Why is A+B Better Than B? A Simple Graph Perspective on Task Transfer

Published: 26 May 2026, Last Modified: 11 Jun 2026ICML 2026 FoGen Workshop PosterEveryoneRevisionsBibTeXCC BY 4.0
Keywords: Task transfer, Generalization, Reinforcement learning, Curriculum Learning
TL;DR: Auxiliary tasks help when they fill in missing parts of the target task’s underlying reasoning trajectory.

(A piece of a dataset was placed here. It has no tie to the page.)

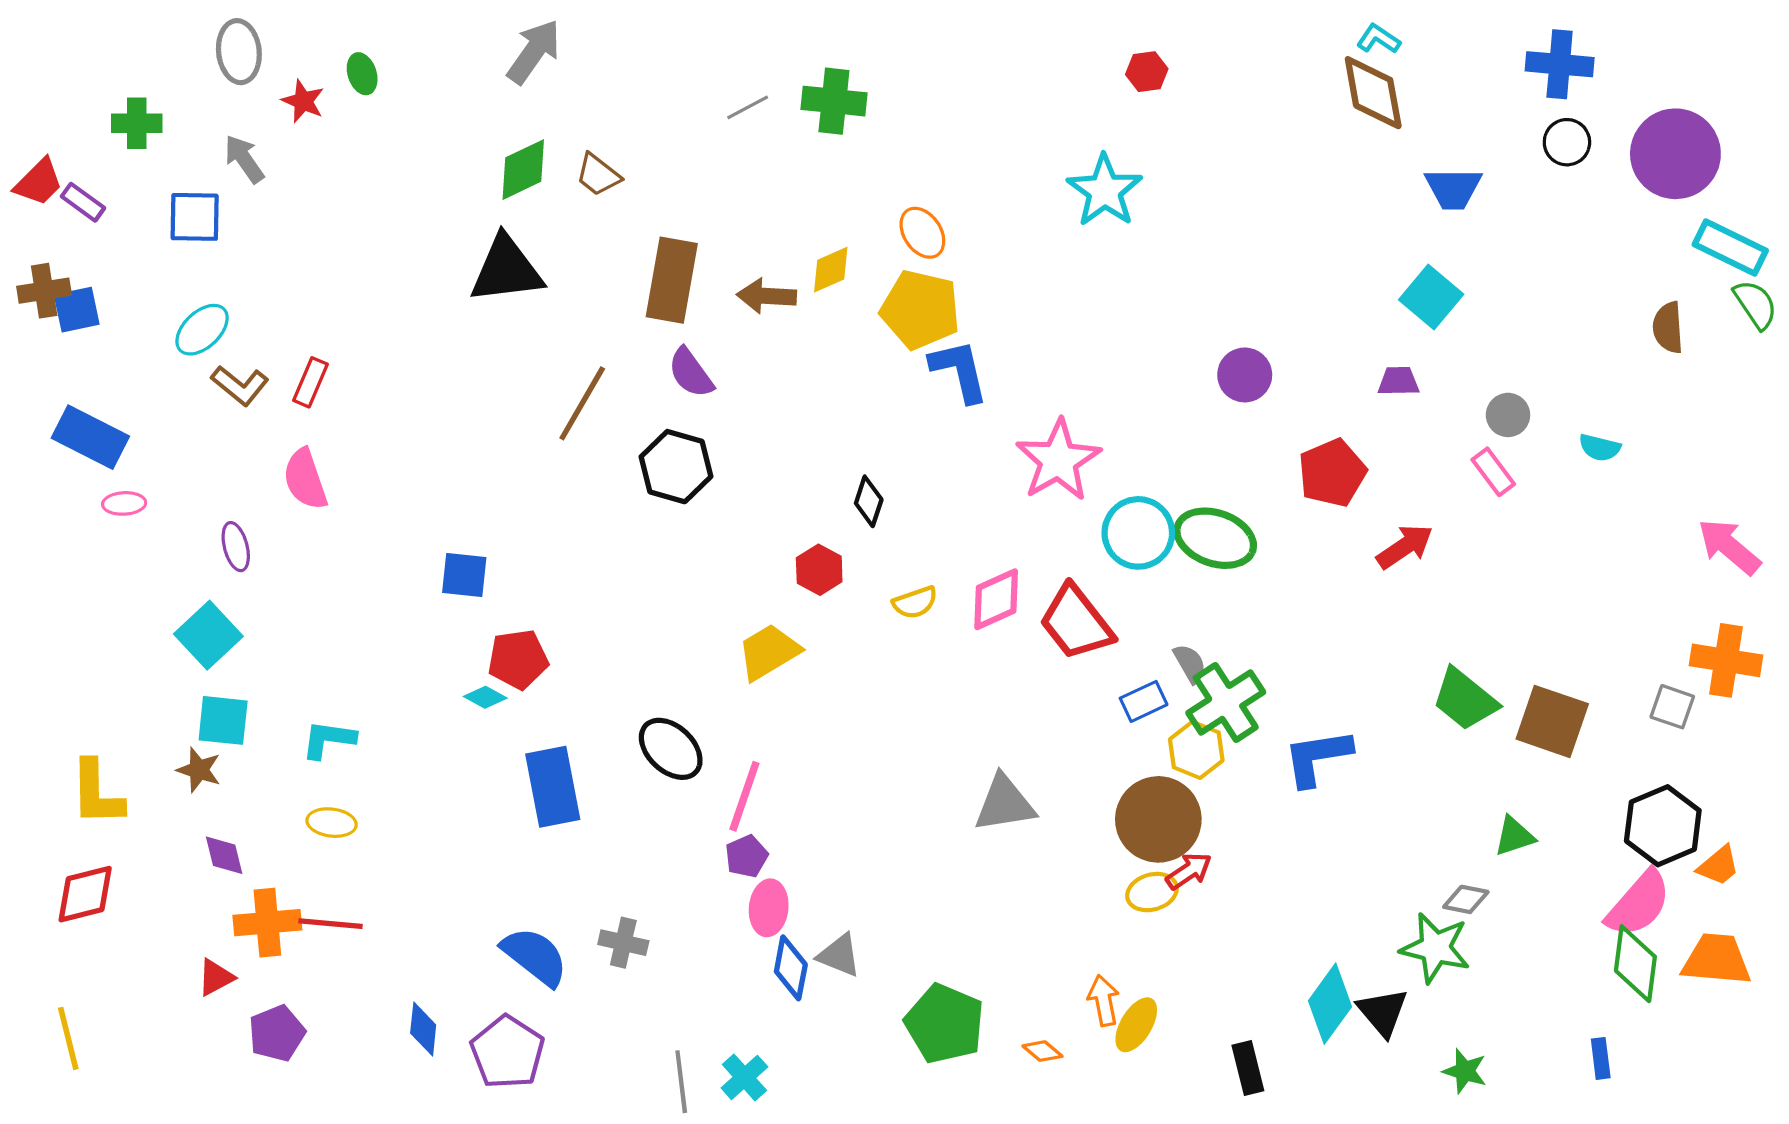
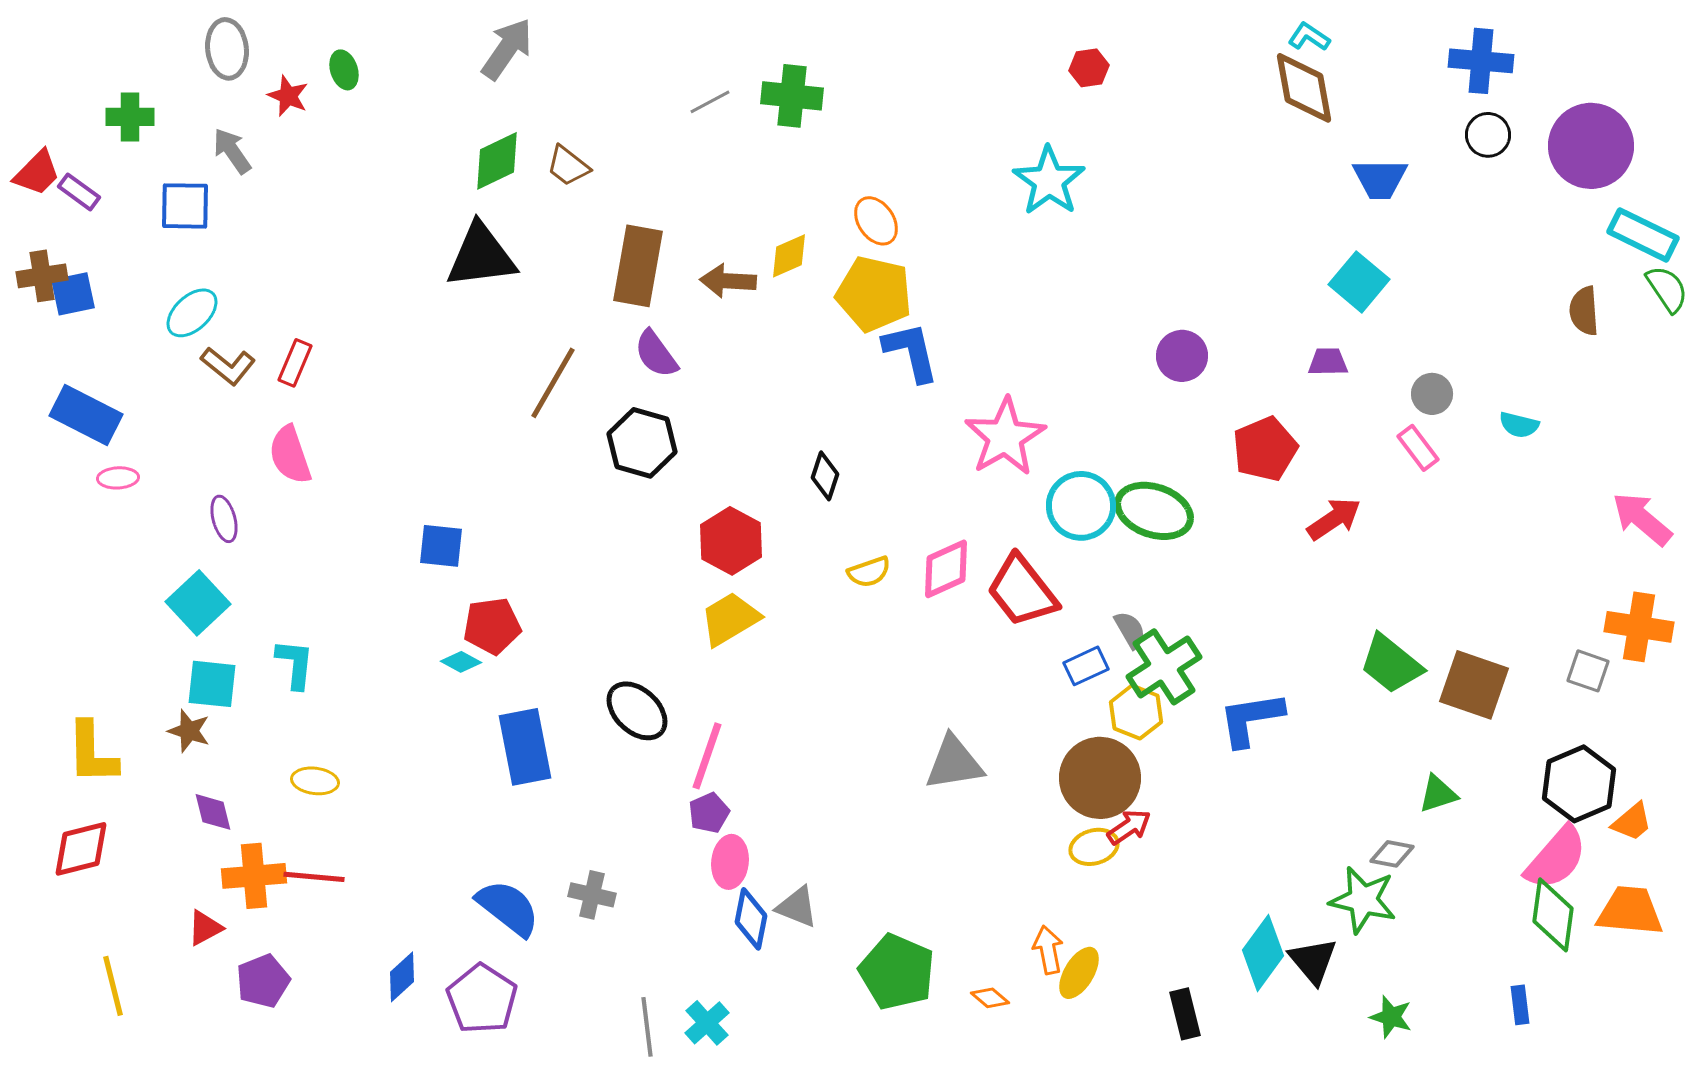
red hexagon: (819, 570) -> (731, 541), moved, size x1.4
cyan L-shape: (328, 739) -> (295, 664), moved, turned 88
blue diamond: (423, 1029) -> (402, 977), turned 42
yellow line: (68, 1038) -> (113, 986), moved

Abstract: Joint training on an auxiliary task $A$ and a target task $B$ routinely outperforms training on $B$ alone, but the conditions and mechanism behind this gap are poorly understood. We ask *when*, and *by how much*, an auxiliary task boosts target learning. We model the two tasks as goal-conditioned navigation on a shared directed graph and identify a *joint-dominance regime*, where neither task alone covers the full target trajectory but their union does. In this regime joint training preserves teacher-level accuracy along the entire target path while single-task training incurs an exponential penalty in the length of its uncovered region. We verify the theory in a controlled GPT-2 study on two algorithmic tasks sharing a depth-first-search backbone, a Qwen2.5 GRPO study on two related math tasks, and a cross-representation procedural-reasoning setting. The findings translate into three checkable criteria for selecting auxiliary tasks: shared sub-skills, joint horizon coverage, and base-policy solvability.